Hartman jest dumny z przedłużenia kontraktu. - Jestem bardzo szczęśliwy. W Feyenoordzie jeszcze moja misja nie dobiegła końca. Chcę się dalej rozwijać. Chcę wyciągnąć z siebie jeszcze więcej. Stać mnie na to, podobnie jak cały zespół. W tym tygodniu dowiem się też, czy będę w kadrze Holandii, po tym, jak zostałem uwzględniony w preselekcji. Nie żebym się tym kierował, ale reprezentacja Holandii jest dla mnie celem. To samo dotyczy Ligi Mistrzów.

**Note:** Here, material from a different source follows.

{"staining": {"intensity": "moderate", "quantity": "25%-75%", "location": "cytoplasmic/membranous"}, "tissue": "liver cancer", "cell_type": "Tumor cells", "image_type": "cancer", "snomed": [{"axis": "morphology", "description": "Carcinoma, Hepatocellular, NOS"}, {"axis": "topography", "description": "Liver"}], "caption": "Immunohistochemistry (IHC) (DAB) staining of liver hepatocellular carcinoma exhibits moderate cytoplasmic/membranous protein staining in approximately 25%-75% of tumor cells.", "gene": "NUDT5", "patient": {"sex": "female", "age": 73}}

Po falstarcie Feyenoordu w Eredivisie, drużyna Arne Slota zdołała wygrać z Almere City. - Strata punków nie wchodziła już w grę. Straciliśmy już cztery, a to przecież maluje obraz tego, jak świat zewnętrzny patrzy na Feyenoord. Zawodnicy to też ludzie. Siedzimy w domu, słyszymy, że nie jest tak dobrze i możemy zacząć wierzyć, że faktycznie tak jest. Ale w zeszłym tygodniu na treningach widzieliśmy materiały, liczby i statystyki, które pokazują, że robimy wiele dobrze jako zespół, że ustawiamy naszych napastników na pozycjach, że mieliśmy rekordową liczbę dotknięć piłki w szesnastce przeciwko Sparcie. Również przeciwko PSV przez długi czas mecz był wyrównany. Nie jest więc tak źle, po prostu wynik nie zawsze oddaje rzeczywistość na boisku. Nie umniejsza to faktu, że musieliśmy wygrać z Almere, bo jako Feyenoord nie możesz stracić punktów w trzech meczach z rzędu. Ale myślę, że wszyscy widzieli, że nie zamierzamy do tego dopuścić.